> **Required actions**:
(1) Say whether each statement below agrees with the text on underground communities, answering yes or no and quoting the text's deciding words exactly. (a) More than 30 million Chinese farmers in Yan'an have turned to cave-dwelling. (b) Rooms in the Las Vegas flood tunnels rest directly on the tunnel floor. (c) The Paris catacombs hold the remains of fewer than one million people.
(2) Please retype, without changes, the part of the text on underground communities that opens with the words containing "According to those" and closes with "it on drugs.".

> **Document section**:
>>>>

The teens can often be seen huffing metallic paint out of black bags called Aurolac. People who have been invited to see this underground society describe it as a type of parallel universe, a world of abandoned children and addicted teenagers, rescued dogs and cats, full electricity, a stereo system that plays nonstop club music, televisions, and even artificial grass.
Citizens of Bucharest are aware of what’s going on beneath their feet, and many of them praise Bruce Lee’s actions. After the 1966 ban on contraception and abortion by former Communist leader Nicolae Ceausescu in an effort to increase the workforce, unwanted and orphaned children were left on the streets. Bruce Lee has not only moved these tragic youths off the streets, he’s provided a safe place for them otherwise would otherwise freeze in the brutal temperatures or fall victim to sexual predators.
2 Yanan, China
Thanks to the permeable soil of the Loess Plateau in Yan’an, China, more than 30 million Chinese farmers have turned to cave-dwelling for sustainable living and agriculture. While the more elaborate caves are fortified with brick masonry and sport high ceilings and front yards, standard caves (called yaodongs) are composed of vaulted rooms dug into the side of a mountain.
They have entrances draped in rice paper and quilts, and their walls are plastered white with lime and decorated with paintings and magazine clippings. This style of living is energy-efficient, cost-effective, and a monument to a long history of Chinese cave-dwelling. For over two millenniums, the Chinese people have adopted this lifestyle, from the earliest primitive caves of the Zhou Dynasty to the more evolved subterranean caves of the Qin and Han eras. Many caves are inherited property, passed down from one generation to the next.
3 Paris, France
Also known as the Empire of the Dead, the catacombs in Paris are an impressive underground cemetery that spread for 320 kilometers. The catacombs are the eternal resting place for more than six million people. During a training exercise beneath Palais de Chaillot, across the Seine from the Eiffel Tower, Paris police stumbled across the headquarters of a secret society that was fully equipped with electricity, phone lines, and even restaurants and movie theaters. The ceilings down there was painted with swastikas, Celtic crosses, and stars of David. This underground organization secretly improves parts of Paris that are neglected by the French government.
4 Las Vegas, Nevada, USA
Under the neon lights, casinos, and endless hordes of tourists that are walking on the streets of Las Vegas, there are 320 kilometers of flood tunnels that 1,000 people call home. Individual rooms are 37 square meters and furnished with double beds, wardrobes, showers, paintings, and bookshelves, all lifted off the floor with concrete slabs so they can withstand the tunnel’s constant flooding. Scraps of carpet are laid out to make the place feel homier, and the whole tunnel system is like one big art gallery, covered in complex graffiti.
According to those who have interacted with the tunnel residents, many are recovering from post-traumatic stress disorder. They have sought solace in building a community beneath the streets of one of the United States’ most restless cities. Unfortunately, life beneath the streets takes isn’t easy at all. Depression, addiction, and hopelessness is a way of life. The residents spend a majority of their time in damp and flooded conditions, having to constantly move their homes from space to space to avoid as much water damage as possible. Many of these underground residents search the casinos for leftover money, and if they find any, they usually spend it on drugs.

<<<<

> **Data for analysis**:

>>>>

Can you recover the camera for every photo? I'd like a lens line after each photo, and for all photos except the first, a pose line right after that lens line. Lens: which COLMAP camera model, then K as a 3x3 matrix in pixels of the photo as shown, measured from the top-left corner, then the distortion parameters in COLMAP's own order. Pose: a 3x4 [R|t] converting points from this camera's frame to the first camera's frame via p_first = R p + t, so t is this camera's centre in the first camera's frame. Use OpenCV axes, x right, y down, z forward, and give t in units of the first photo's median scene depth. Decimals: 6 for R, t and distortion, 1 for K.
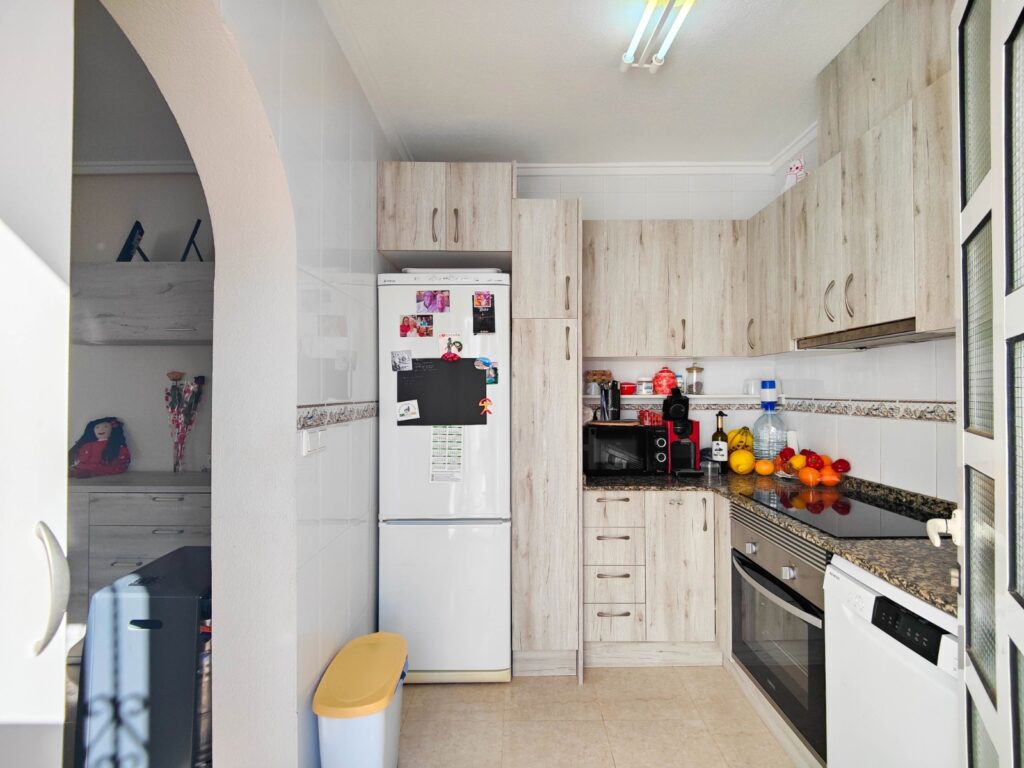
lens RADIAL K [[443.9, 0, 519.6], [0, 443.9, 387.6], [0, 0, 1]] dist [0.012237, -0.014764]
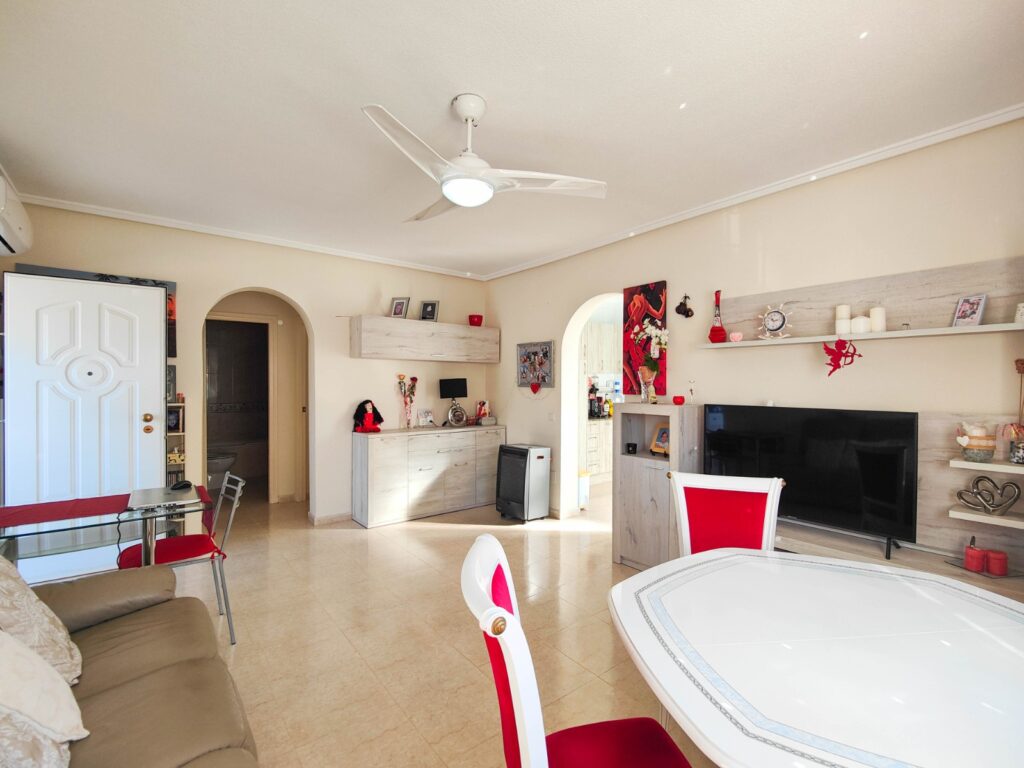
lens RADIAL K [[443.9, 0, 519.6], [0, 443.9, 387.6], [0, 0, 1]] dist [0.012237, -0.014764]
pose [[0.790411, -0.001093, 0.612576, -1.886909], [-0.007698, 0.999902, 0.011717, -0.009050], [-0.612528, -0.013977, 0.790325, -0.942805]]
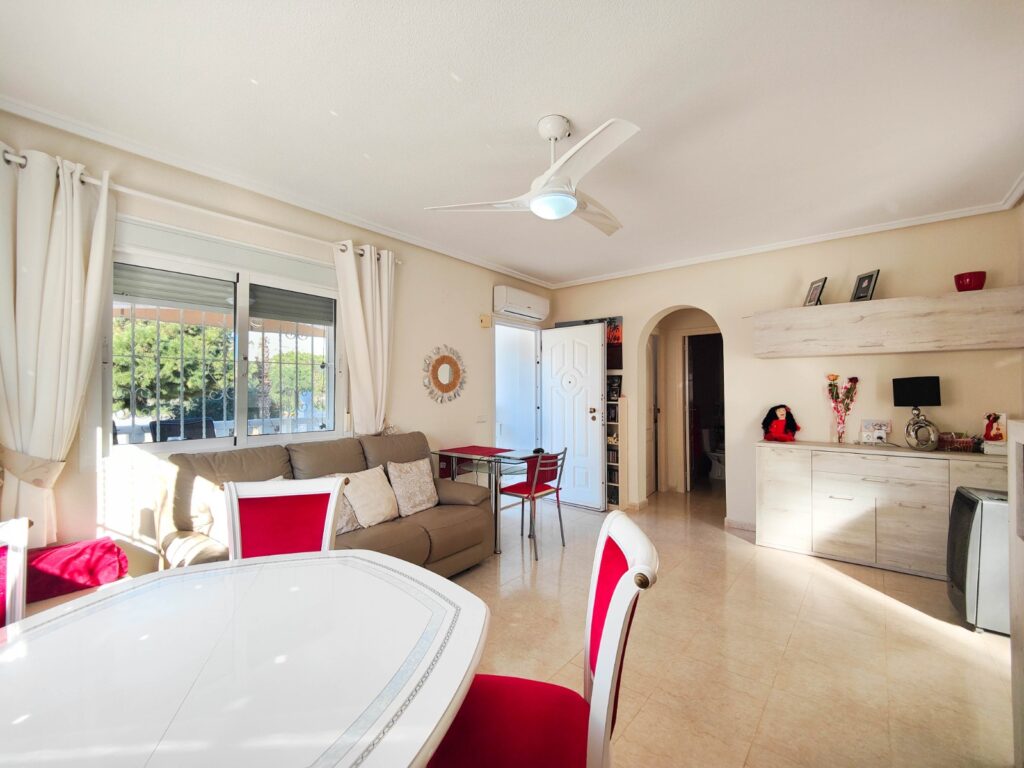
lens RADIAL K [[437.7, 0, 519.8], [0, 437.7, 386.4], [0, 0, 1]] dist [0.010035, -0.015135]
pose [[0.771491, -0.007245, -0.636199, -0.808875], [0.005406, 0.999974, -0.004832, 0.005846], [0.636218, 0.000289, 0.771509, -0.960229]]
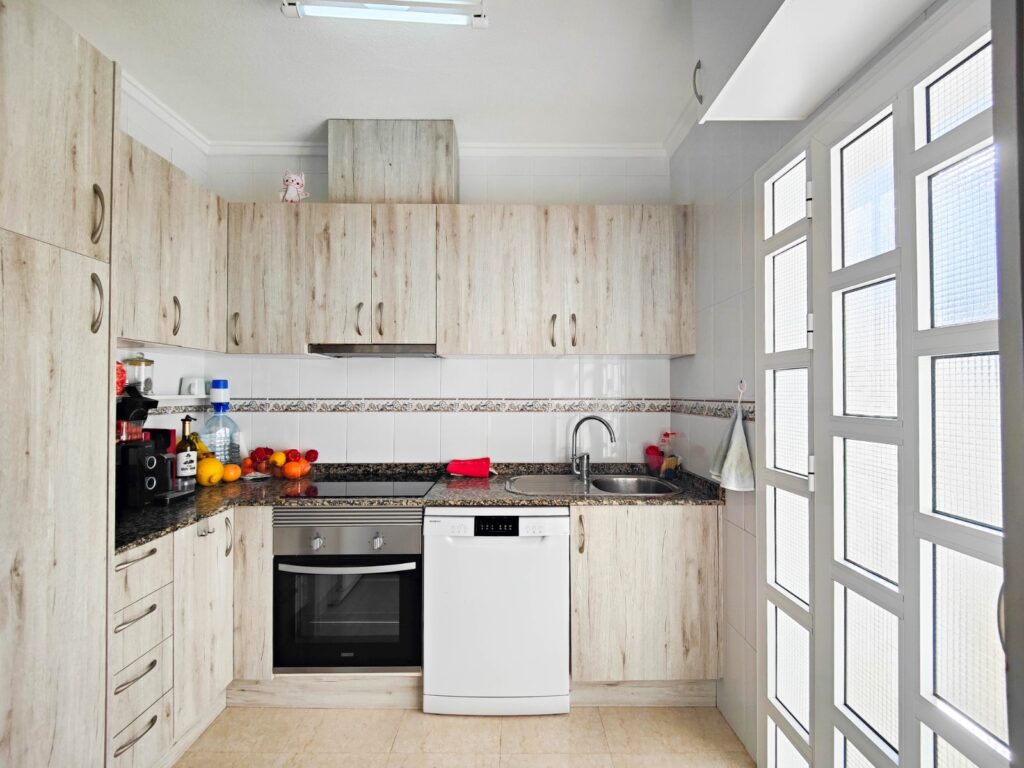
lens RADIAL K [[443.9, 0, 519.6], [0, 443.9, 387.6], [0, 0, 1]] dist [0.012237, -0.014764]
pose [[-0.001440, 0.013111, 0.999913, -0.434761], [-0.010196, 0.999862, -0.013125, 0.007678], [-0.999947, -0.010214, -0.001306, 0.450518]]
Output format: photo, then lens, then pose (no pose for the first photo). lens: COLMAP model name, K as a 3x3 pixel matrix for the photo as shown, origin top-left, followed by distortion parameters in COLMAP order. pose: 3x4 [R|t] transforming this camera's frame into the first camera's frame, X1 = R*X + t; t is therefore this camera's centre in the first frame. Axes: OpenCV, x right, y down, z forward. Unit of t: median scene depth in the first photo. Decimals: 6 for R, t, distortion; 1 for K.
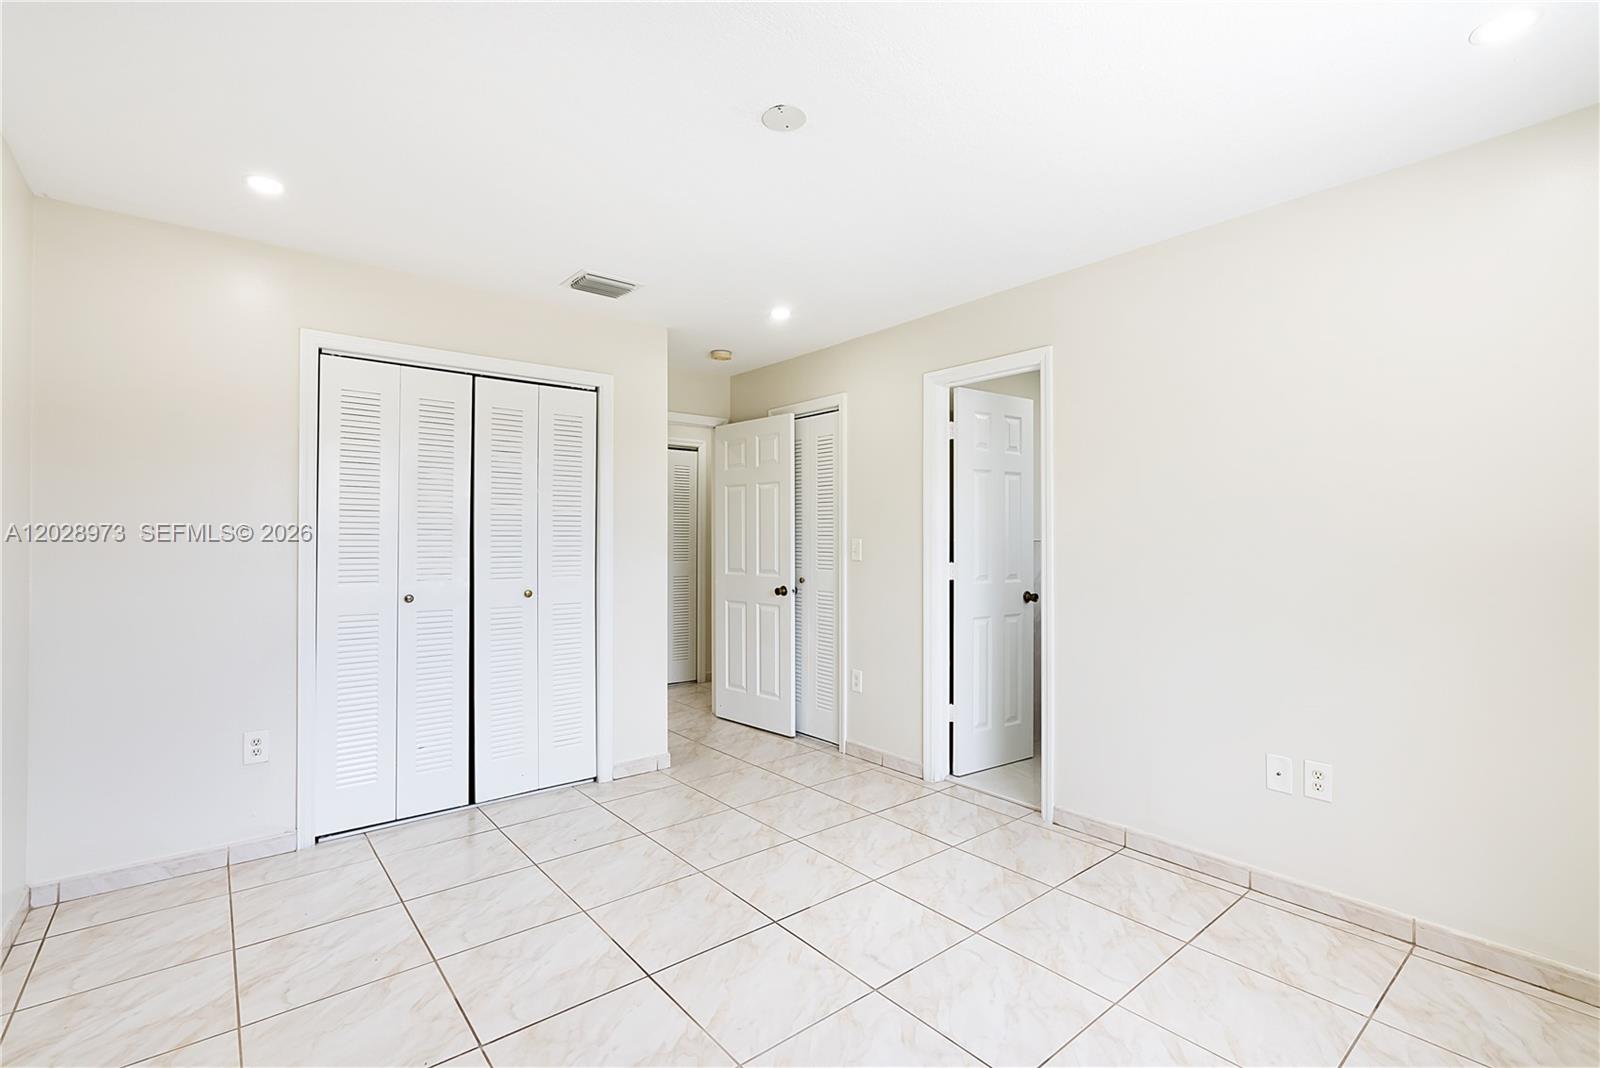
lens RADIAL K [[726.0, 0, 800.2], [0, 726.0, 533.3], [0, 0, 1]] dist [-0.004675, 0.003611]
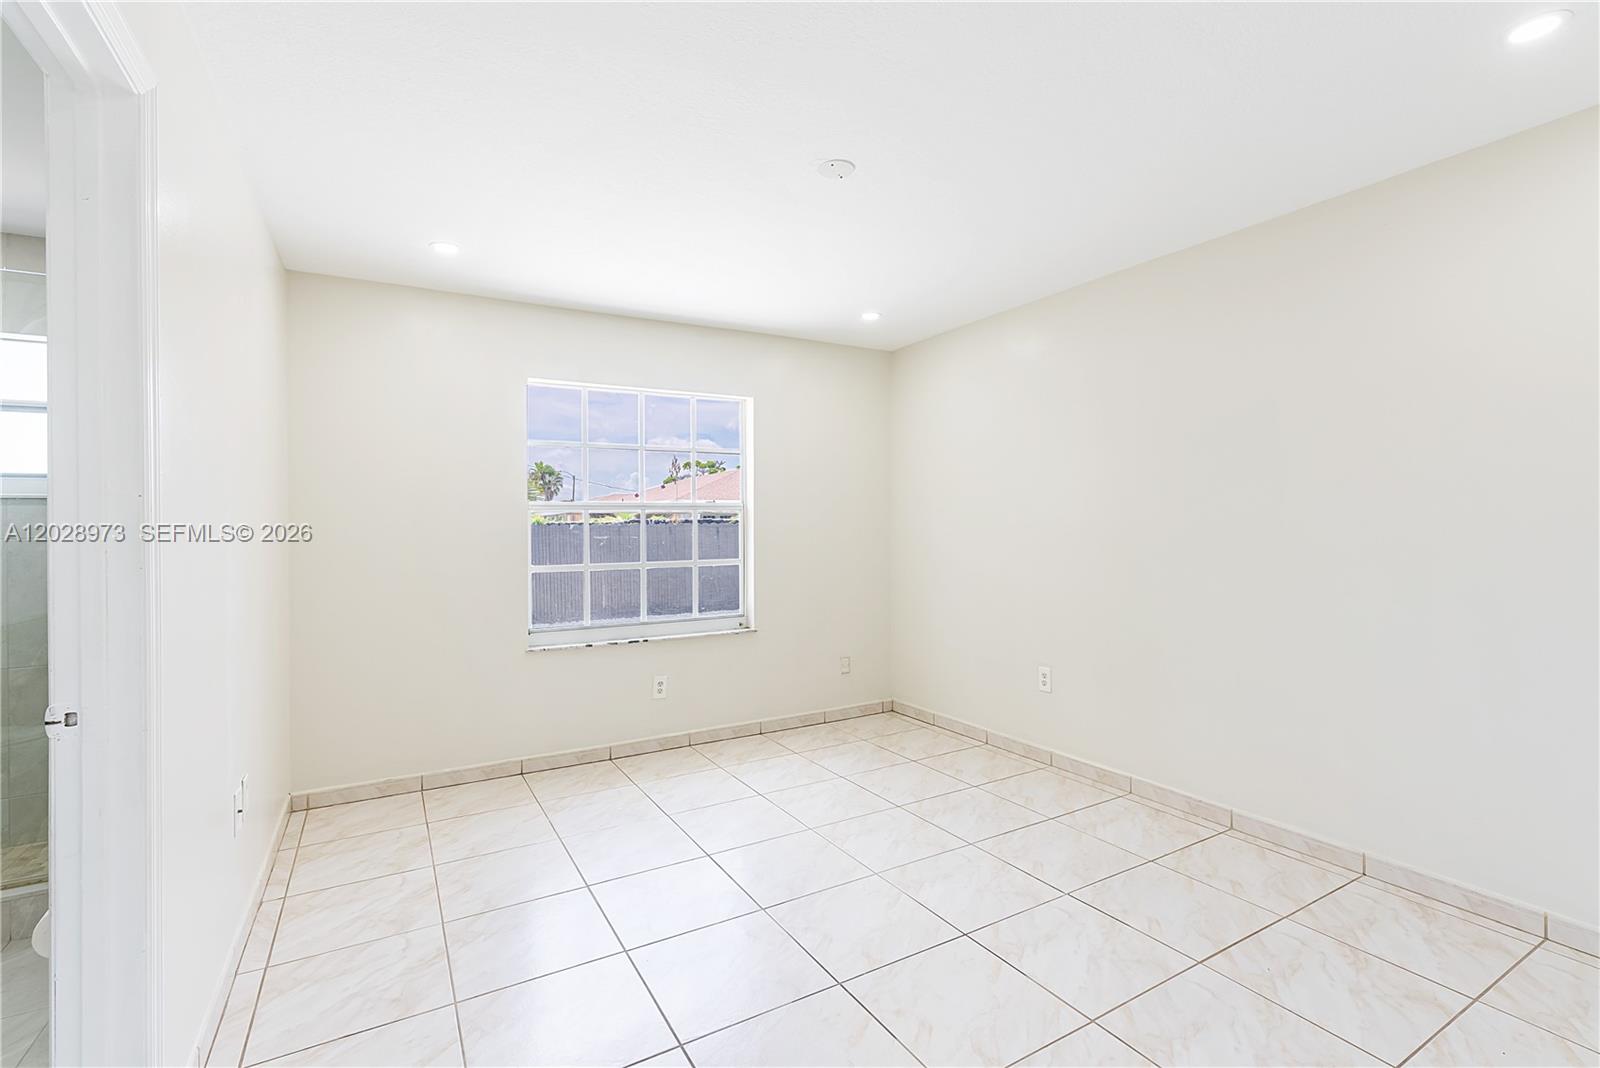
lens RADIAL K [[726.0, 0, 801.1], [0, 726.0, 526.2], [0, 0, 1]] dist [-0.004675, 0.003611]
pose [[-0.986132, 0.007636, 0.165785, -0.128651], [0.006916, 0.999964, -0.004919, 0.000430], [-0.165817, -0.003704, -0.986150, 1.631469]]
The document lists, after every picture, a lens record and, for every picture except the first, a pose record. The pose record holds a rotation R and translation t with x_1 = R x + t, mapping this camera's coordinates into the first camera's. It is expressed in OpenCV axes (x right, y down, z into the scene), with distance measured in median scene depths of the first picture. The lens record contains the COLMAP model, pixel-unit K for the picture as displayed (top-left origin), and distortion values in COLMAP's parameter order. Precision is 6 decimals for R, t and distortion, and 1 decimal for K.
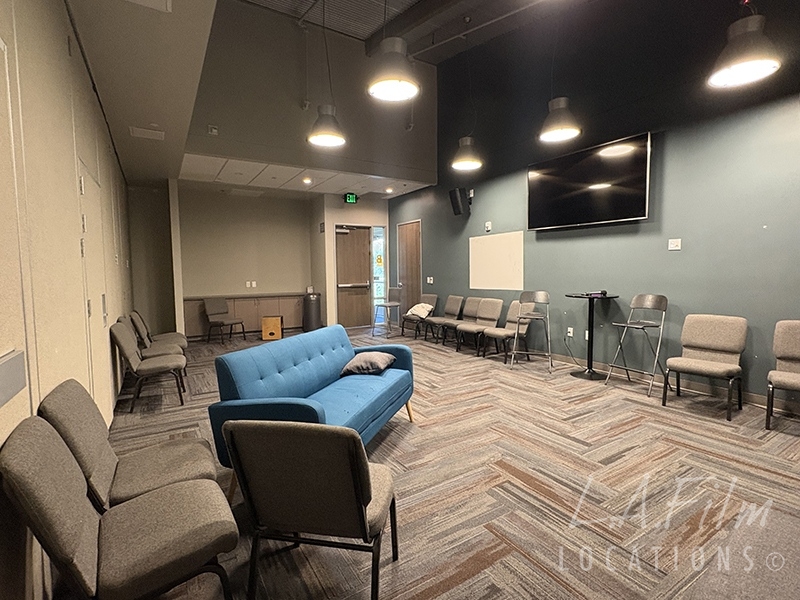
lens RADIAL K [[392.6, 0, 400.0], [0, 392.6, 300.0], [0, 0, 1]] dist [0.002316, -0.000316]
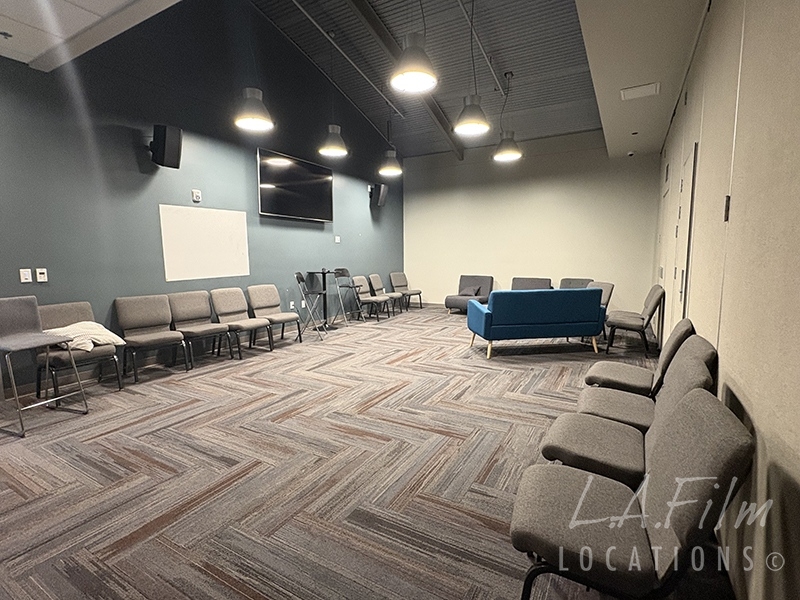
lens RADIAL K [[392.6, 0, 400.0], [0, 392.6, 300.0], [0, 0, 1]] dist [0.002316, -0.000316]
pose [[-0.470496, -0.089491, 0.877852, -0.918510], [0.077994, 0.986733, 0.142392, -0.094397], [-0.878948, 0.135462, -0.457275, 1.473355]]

<<<<

> **Answers given**:
(1)
(a) Yes: "more than 30 million Chinese farmers have turned to cave-dwelling"
(b) No: "all lifted off the floor with concrete slabs"
(c) No: "The catacombs are the eternal resting place for more than six million people."

(2)
According to those who have interacted with the tunnel residents, many are recovering from post-traumatic stress disorder. They have sought solace in building a community beneath the streets of one of the United States’ most restless cities. Unfortunately, life beneath the streets takes isn’t easy at all. Depression, addiction, and hopelessness is a way of life. The residents spend a majority of their time in damp and flooded conditions, having to constantly move their homes from space to space to avoid as much water damage as possible. Many of these underground residents search the casinos for leftover money, and if they find any, they usually spend it on drugs.